Пацаны с первой роты смотрели, молчали и всем видом показывали, шо пиздец, ебать-колотить и вообще.
— И чего-кому? — поинтересовался я.
— Кашу, — нехотя сказал один, — печенье с маслом есть.
— Ага, — и на всякий случай, спросил, — есть курить?
«Прима» нашлась, бушлат накинул сразу, а как тихо идти на ПХД мы выучили в первые пять дней. На дворе стояла только-только начавшаяся дагестанская ночь, где ни зги не видно, под ногами жадно-липко чавкала грязь, а кухня поплёвывалась остатками искорок от печки с конфорками. Товарищи прапорщики, количеством трое, изволили готовить картошки на закусь к палёному коньяку и последней нормальной водки, привезённой с Краса.
А мне требовался Волчок.

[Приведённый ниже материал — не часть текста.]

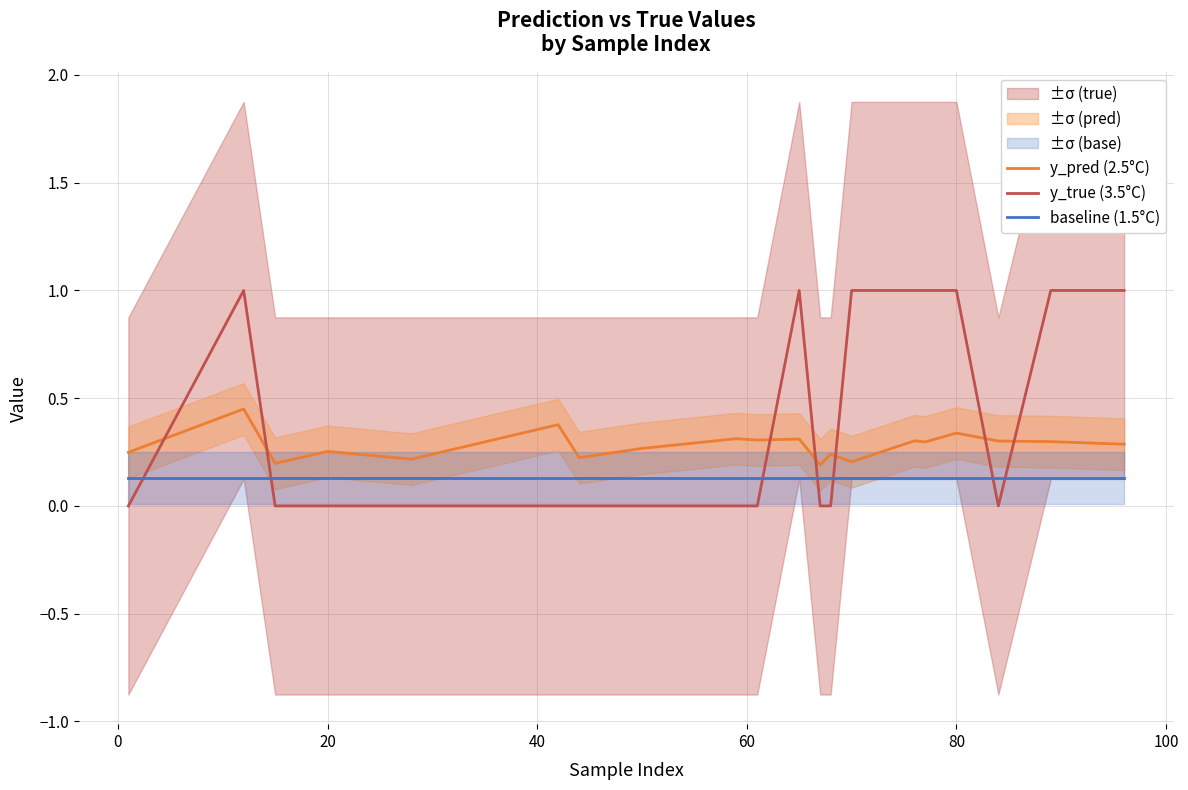

What is the difference between the second highest and second lowest values in the y_pred (2.5°C) series?

0.2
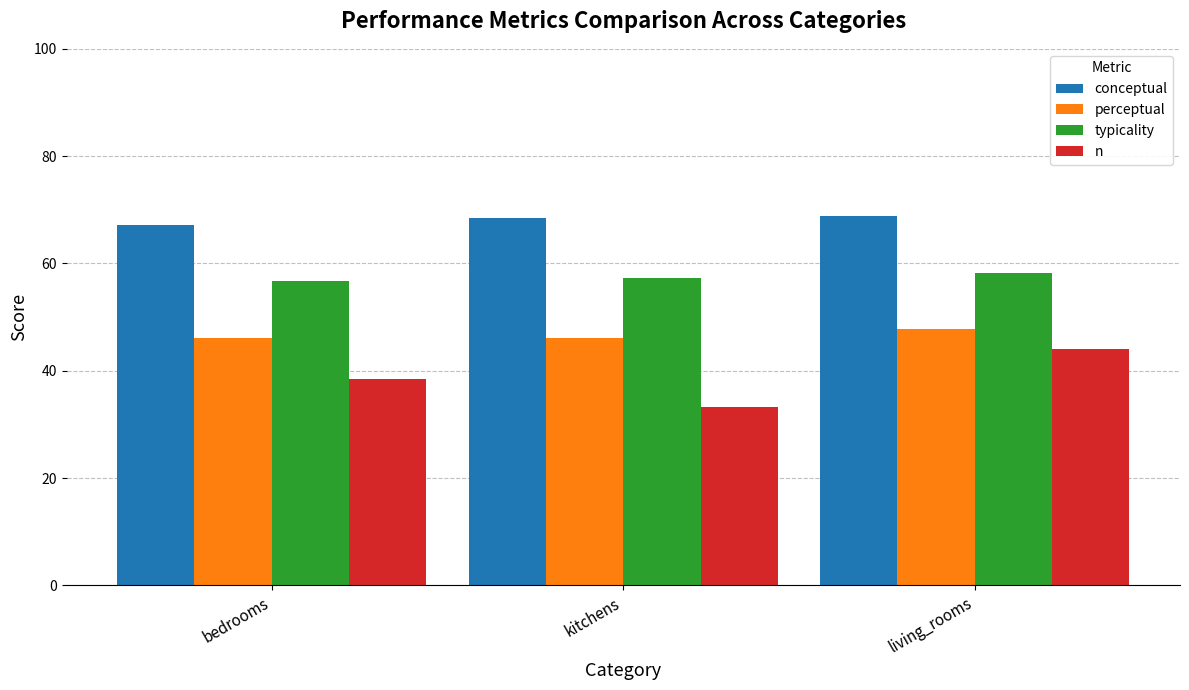

The value of n at living_rooms is 29.3. True or false?

False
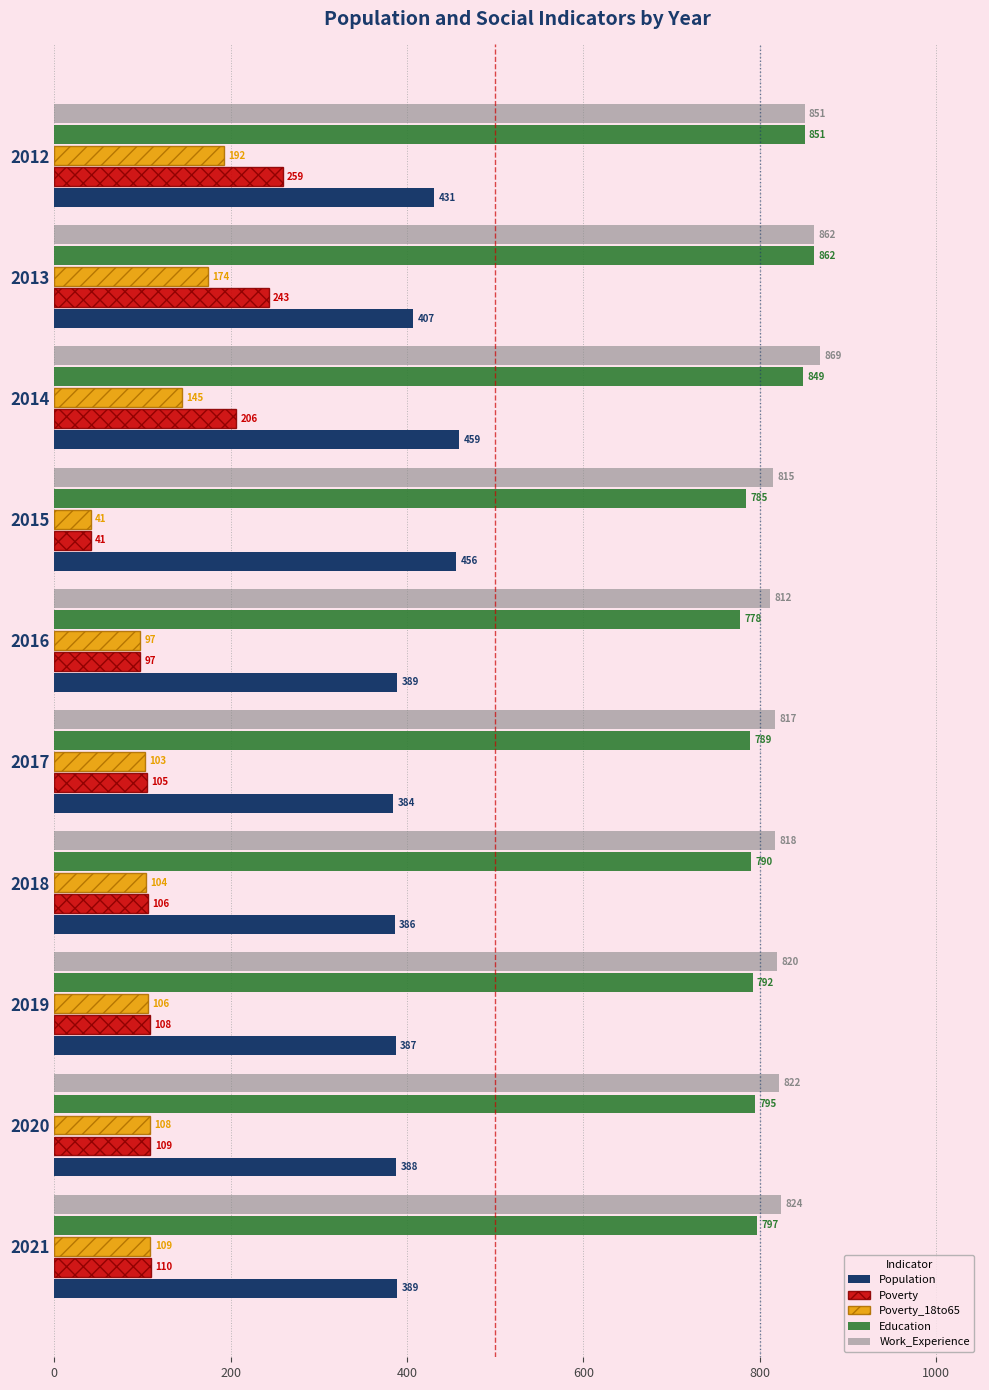

What is the difference between the second highest and second lowest values in the Population series?

70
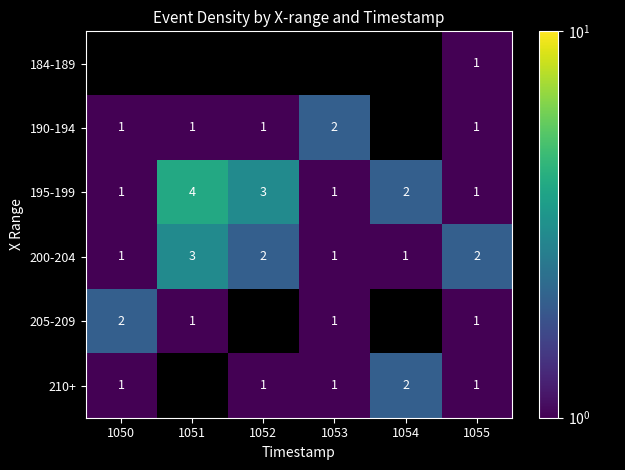

Read the 195-199 value at 1051.

4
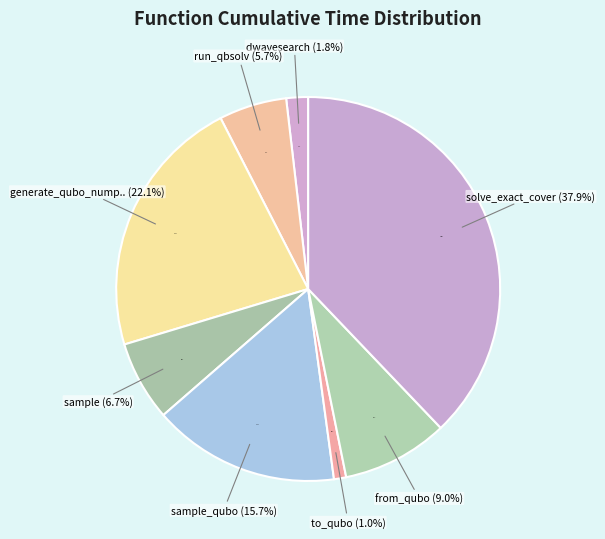

Which has a higher value, dwave_qbsolv.dwavesearch or sample_qubo?

sample_qubo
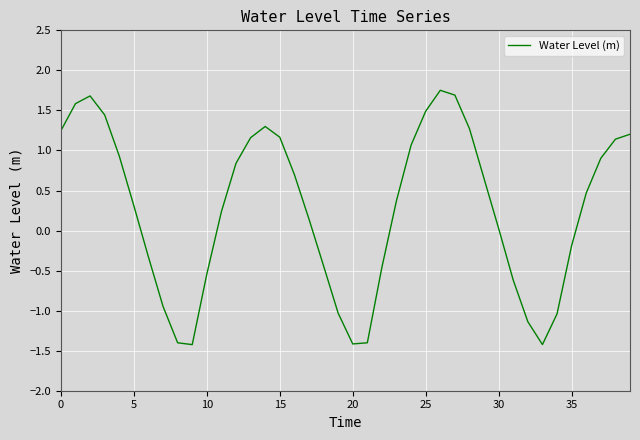

What is the smallest value displayed?

-1.4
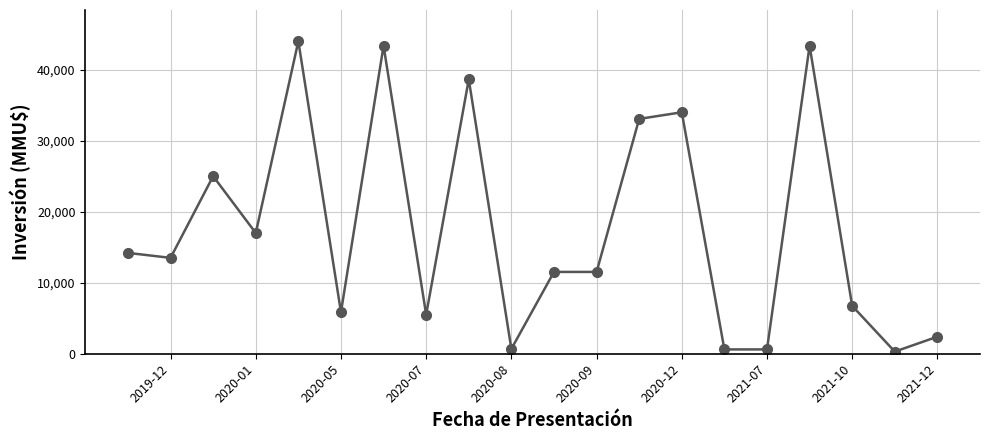

The value at 2019-12 is 13500. True or false?

True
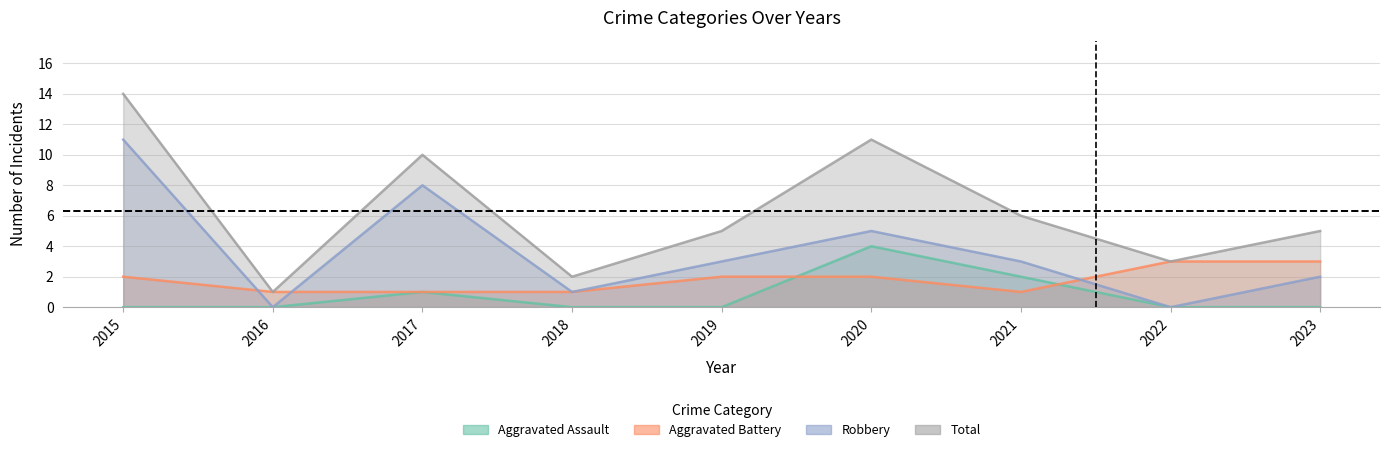

How many intersections are there between Robbery and Aggravated Battery?

3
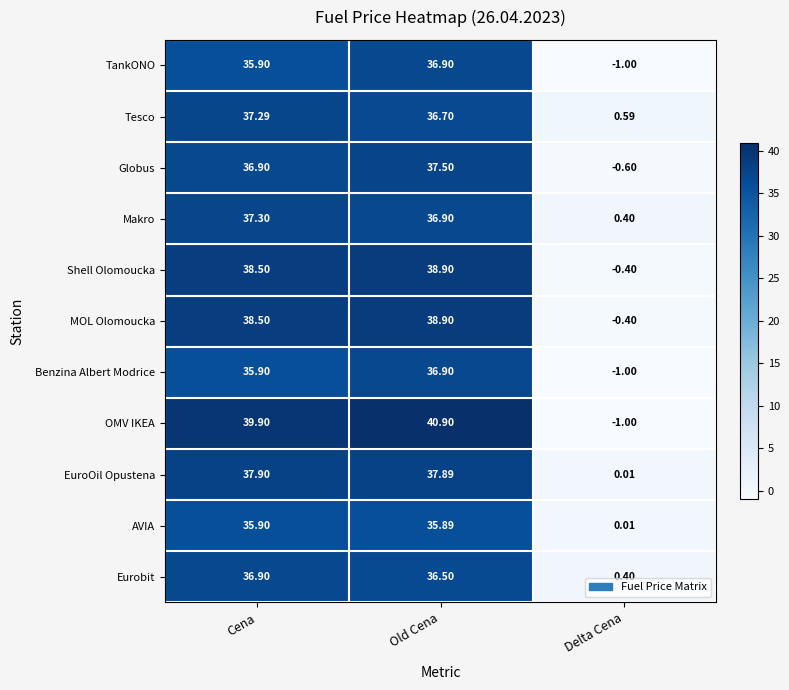

Count the number of categories in the chart.

3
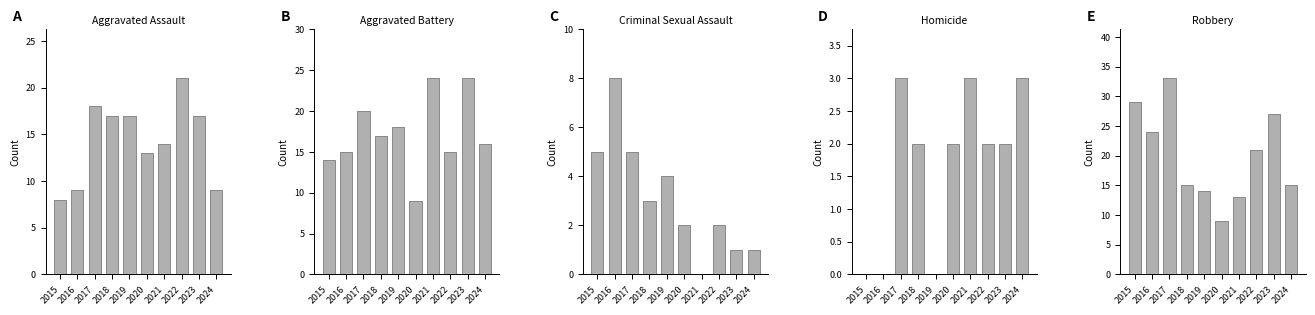

What is the spread (max minus min) of values at 2015?

29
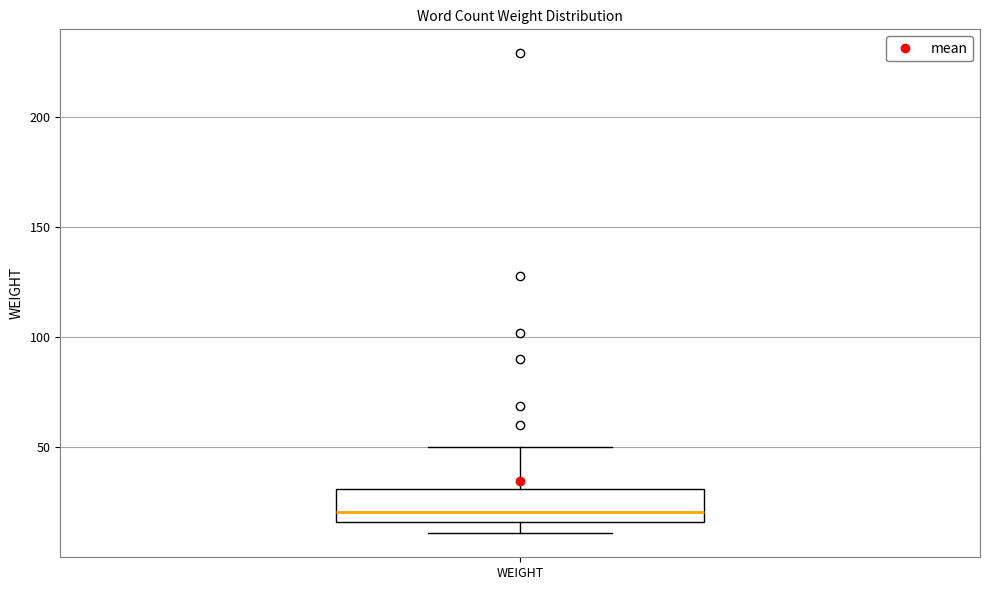

Where is the upper edge of the box for WEIGHT on the y-axis? The values are not printed on the chart, so give them approximately, as read against the axis.

30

А с Волчком меня познакомил Лис. А с Лисом меня свела любовь к экспериментам с танцевальной музыкой от Сивого из моего недавнего прошлого. Вся эта долбаная муть с сиво-лисьими волчками скрывала за собой тот самый девяносто шестой, его осень с зимой и знакомство, неожиданно оказавшееся очень полезным.
Когда наши дембеля привыкали к елецкой приме, бушлатам, пиздюлям за-ради порядка, осмотру фанеры и прочей херовине с ебануто-незамысловатой армейской выдумкой, в мою жизнь вошёл «Пётр 1» и самая страшная привычка, закончившаяся только через четверть века. На ней, пытаясь прикурить от неработавше й зажигалки, меня поймали Горох, Биткин-старший и незнакомый хрен. С двумя первыми мы вот-вот рубились в баскет, когда пацаны заканчивали 11-ый, а мы с командой наш 9-ый. Третьего не знал, но именно он, ловко запалив обычную спичку и прикрыв от зимнего ветра, дал прикурить.